“Che cazzo stai facendo?” disse il ragazzino pelato.

Un ragazzino coi capelli ricci stava cercando di staccare la bottiglia di coca-cola dallo spago che girava intorno al ciuccio e al quale era assicurata una indescrivibile quantità di roba.

“Fatti i cazzi tuoi!” disse quello con i capelli ricci, guardandolo appena con la coda degli occhi e facendo segno di starsi zitto. Riaffondò le mani tra pacchi di pasta e fiaschi di vino.

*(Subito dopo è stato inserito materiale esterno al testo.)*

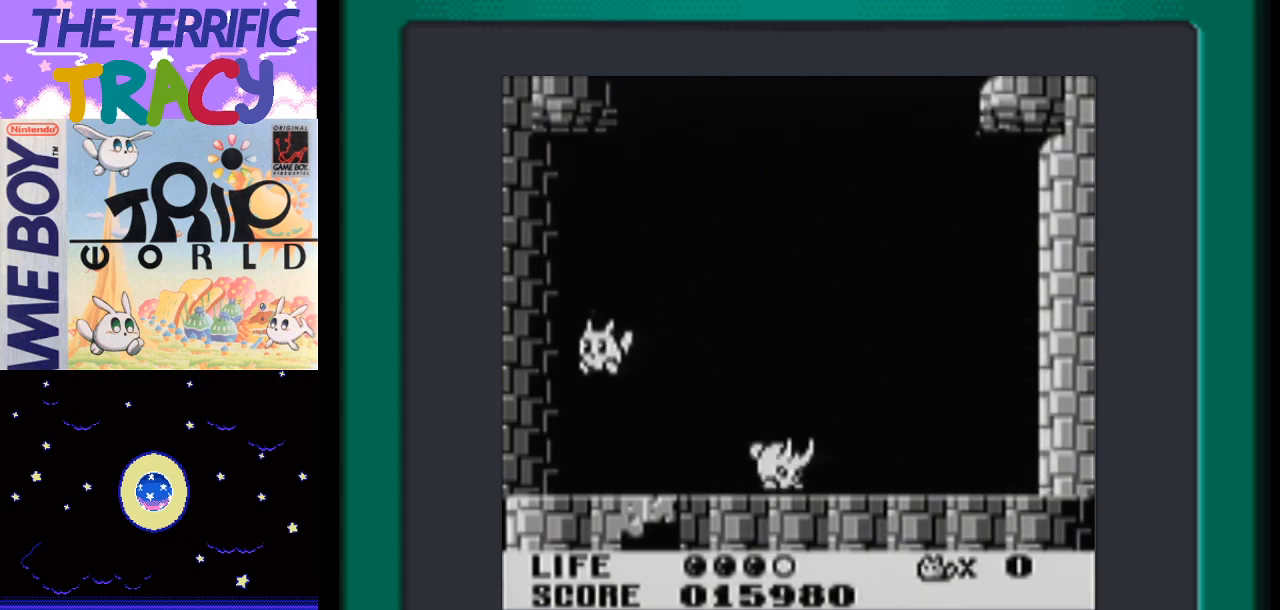
{"buttons": [], "events": [[200, "A", "down"], [450, "A", "up"], [483, "DPAD_LEFT", "up"]]}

Il ragazzino pelato fece il giro intorno al palchetto posato sull’erba pietrosa, raggiunse quell’altro alle prese col ciuccio immobile e lo spinse via con violenza.

“Lascia stare la mia casa!”

Quello ruzzolò per terra e si rialzò furente pronto a restituire la pariglia. Ma c’era qualcosa che non gli quadrava.

“La tua casa?”

“Sì la mia casa, hai qualche problema?”

Il riccio fissò il pelato.

“Dàniel!” Esclamò sorpreso.

“Eh?”

“Tu sei Dàniel.”

“Ma che vuoi?”

“Non ti ricordi di me, Dàniel?”

“Non mi chiamo Dàniel.”

“Sì, e come ti chiami?”

“Giambattista.”

“Sì vabbè, Giambattista…”

“Mi stai confondendo con qualcun altro.”

“Vivevi nell’organetto, mi ricordo benissimo.”

“Eh?”

“In una roulotte a organetto.”

“Ma tu chi sei?”

“Michi.”

“Michi?”

“Michi, Michi. Mi hai fregato non so quanti giochi del commodore!”

“Michi, sì, ora mi sto ricordando…”

“Vedi che sei Dàniel.”

“Io sono Giambattista.”

“Scusa, se tu ti ricordi che io sono Michi, tu devi essere per forza Dàniel.”

“Può darsi.”

“Come può darsi? O ti chiami o non ti chiami.”

“Adesso mi chiamo Giambattista. Tutti mi chiamano Giambattista. Però la verità è che io il mio nome non me lo ricordo più.”

“Era Dàniel.”

“Mi sa che prima ce ne avevo un altro ancora.”

“Meh, come stai? Un bel giorno sei sparito…”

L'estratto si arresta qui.